Prefeito do Rio de Janeiro e torcedor do Vasco da Gama, Eduardo Paes tem atuado nos bastidores para destravar as obras de São Januário.

Pedrinho e Eduardo Paes em São Januário
Pedrinho e Eduardo Paes em São Januário

A Prefeitura do Rio de Janeiro diminuiu as burocracias que envolvem a venda do potencial construtivo de São Januário, mecanismo que viabilizará as obras de reforma e ampliação do estádio do Vasco.

O que aconteceu

O prefeito vascaíno Eduardo Paes decretou que quem comprar o potencial terá o projeto aprovado em 20 dias. Anteriormente, por exemplo, o processo burocrático travou negociações que estavam avançadas. O principal dificultador, neste caso, era que o comprador precisava negociar o terreno com a Prefeitura após assinar a intenção de compra do potencial de São Januário e, muitas vezes, não conseguia obter o espaço, como aconteceu com um que estava disposto a adquirir a maior parte dos m².

O principal entrave, no momento, é em relação ao fluxo de pagamento da operação, já que há um descasamento entre o fluxo da incorporadora, a forma do financiamento e a necessidade do Vasco. Por isso, a engenharia financeira mais factível, atualmente, é a antecipação de recursos através de empréstimos bancários, que seriam feitos pelas empresas interessadas.

O modelo, porém, é pouco utilizado neste tipo de mercado. O mais habitual são as permutas, onde o comprador assina a intenção de compra do potencial e se compromete a repassar as verbas após o lançamento dos empreendimentos e o início da obtenção dos recursos, algo que não interessa ao Vasco por causa do tempo que leva a operação até o acesso às quantias e o imediatismo que o clube necessita.

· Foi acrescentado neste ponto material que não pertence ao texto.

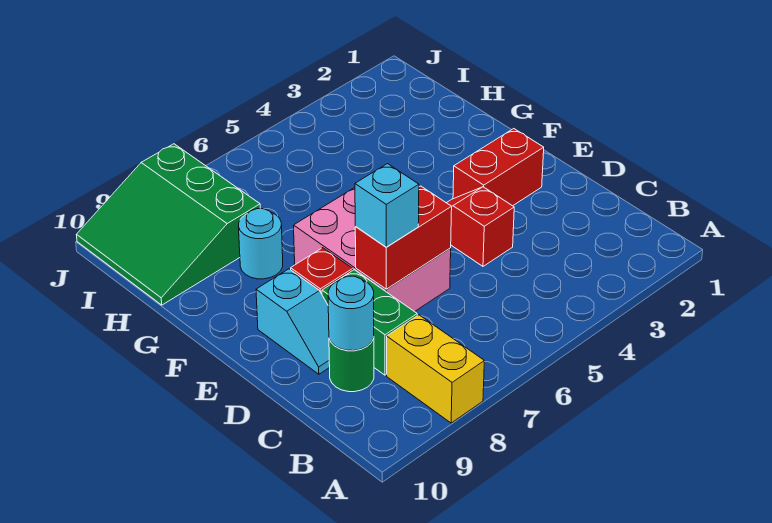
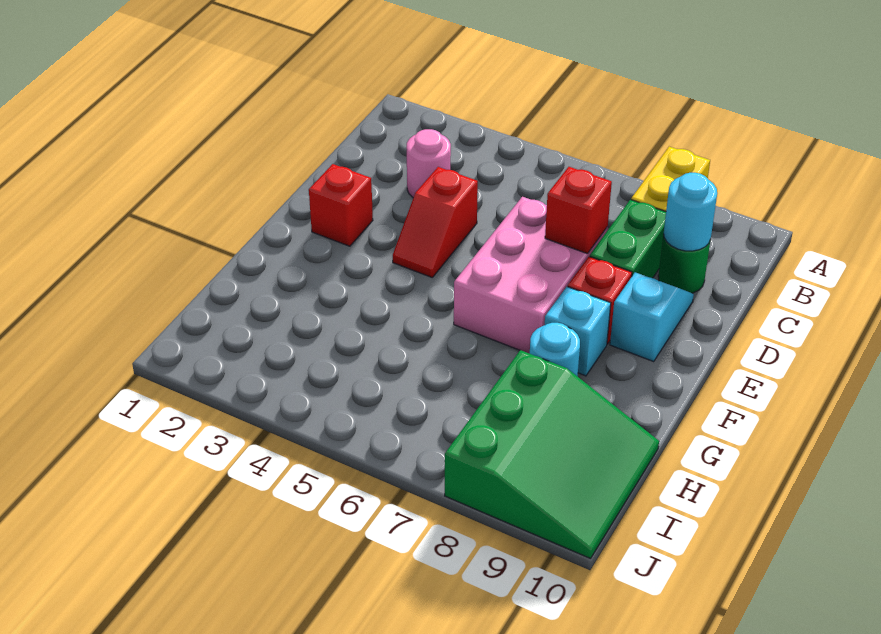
none -> pink round brick C3 level 1
red brick D6:D7 level 2 -> red brick D7 level 2
cyan brick D7 level 3 -> cyan brick F8 level 1
red brick E2:E3 level 1 -> red brick E2 level 1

Mesmo com as dificuldades, o Cruz-maltino já conseguiu vender 1/3 do potencial construtivo, como informou inicialmente o “ge”. O total do negócio irá gerar cerca de R$ 500 milhões ao Vasco.

No próximo dia 5, o Vasco terá sua primeira reunião técnica com a Prefeitura. Ele reunirá o Conselho Consultivo da Operação Urbana Consorciada do estádio de São Januário, com representantes do clube, do governo municipal e da Câmara dos Vereadores.

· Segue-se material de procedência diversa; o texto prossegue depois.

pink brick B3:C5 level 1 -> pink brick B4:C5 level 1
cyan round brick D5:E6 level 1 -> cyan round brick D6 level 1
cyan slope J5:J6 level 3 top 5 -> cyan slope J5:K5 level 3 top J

Clube se reúne para projetos alternativos, mas obras estão sendo adiadas

Reuniões têm sido feitas e há a possibilidade de o Vasco criar alternativas para desembaraçar o processo. O clube contratou uma empresa de consultoria especializada neste tipo de mercado e negociações ocorrem.

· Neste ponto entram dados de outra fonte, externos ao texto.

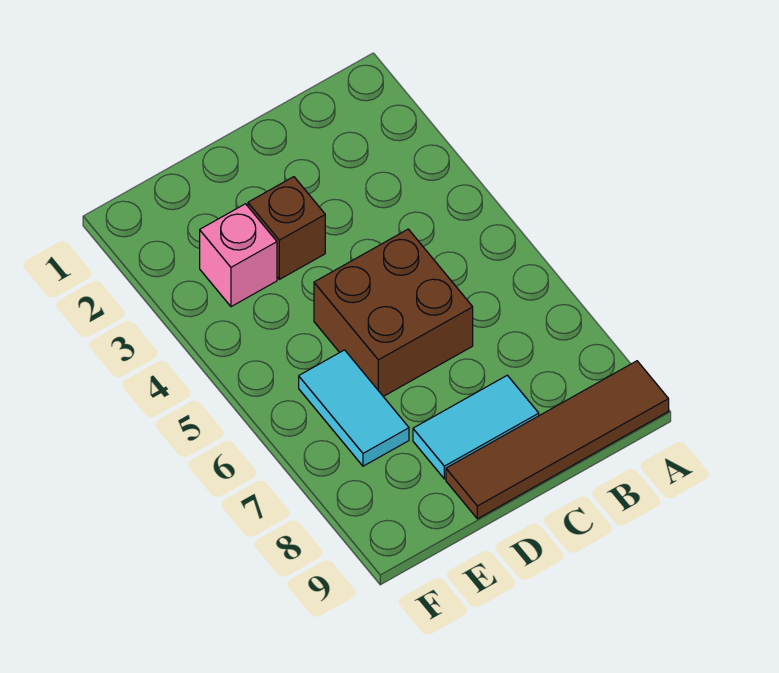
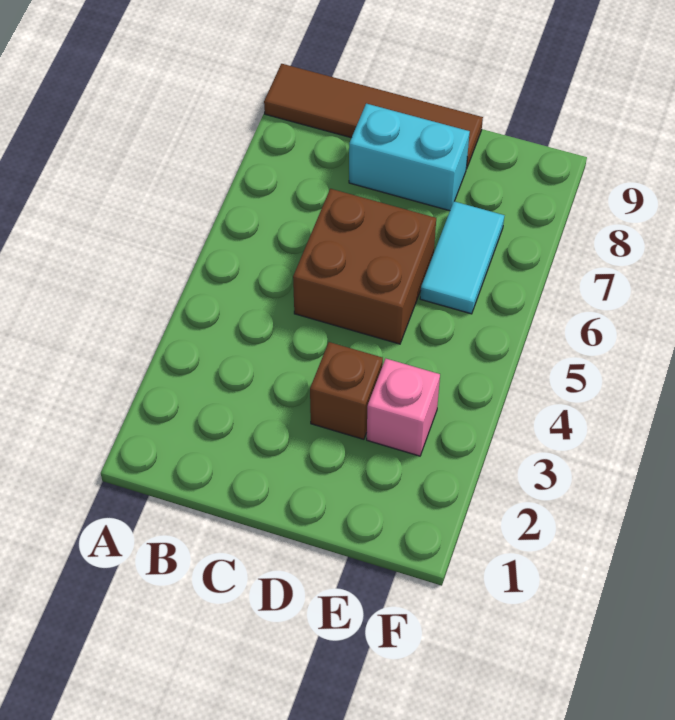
cyan tile C8:D8 level 1 -> cyan brick C8:D8 level 1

O UOL apurou que há, inclusive, a chance do Cruz-maltino criar um produto próprio. O assunto, porém, é guardado a sete chaves.

Com imbróglios a serem superados, as obras estão sendo adiadas. O Vasco tinha o desejo inicial de dar partida à reforma no começo de 2025, mas a possibilidade já passou para o segundo semestre e com grandes chances de ser transferida para 2026. Uma decisão para passá-la para o ano que vem leva também em consideração a parte técnica do “campo e bola” na temporada.

O projeto do arquiteto Sérgio Dias prevê um São Januário que pode chegar a até 57 mil pessoas. Será feito um trabalho de modernização na parte interna e também de urbanização no lado externo do estádio.

O que é potencial construtivo?

O potencial construtivo refere-se à capacidade máxima de construção permitida em um terreno ou propriedade, conforme estabelecido pelas normas urbanísticas e legislação local. Ele define os limites de aproveitamento de uma área, como a quantidade de metros quadrados que podem ser construídos, a altura máxima dos edifícios, o número de pavimentos e outras características que impactam o desenvolvimento de um projeto arquitetônico.

A venda de potencial construtivo ocorre quando o proprietário de um terreno transfere para outro interessado o direito de construir além do que está sendo utilizado. Essa prática é comum em áreas onde o potencial construtivo não foi totalmente aproveitado pelo proprietário original, permitindo que terceiros utilizem essa capacidade para novos projetos.